All of the records below need to be returned exactly.

# # # # #

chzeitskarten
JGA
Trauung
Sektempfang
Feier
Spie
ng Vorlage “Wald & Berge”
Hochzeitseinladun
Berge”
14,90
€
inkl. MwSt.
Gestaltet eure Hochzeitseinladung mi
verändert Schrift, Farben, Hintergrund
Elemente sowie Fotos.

# # # # #

Answer
chzeitskarten
JGA
Trauung
Sektempfang
Feier
Spie
ng Vorlage “Wald & Berge”
Hochzeitseinladun
Berge”
14,90
€
inkl. MwSt.
Gestaltet eure Hochzeitseinladung mi
verändert Schrift, Farben, Hintergrund
Elemente sowie Fotos.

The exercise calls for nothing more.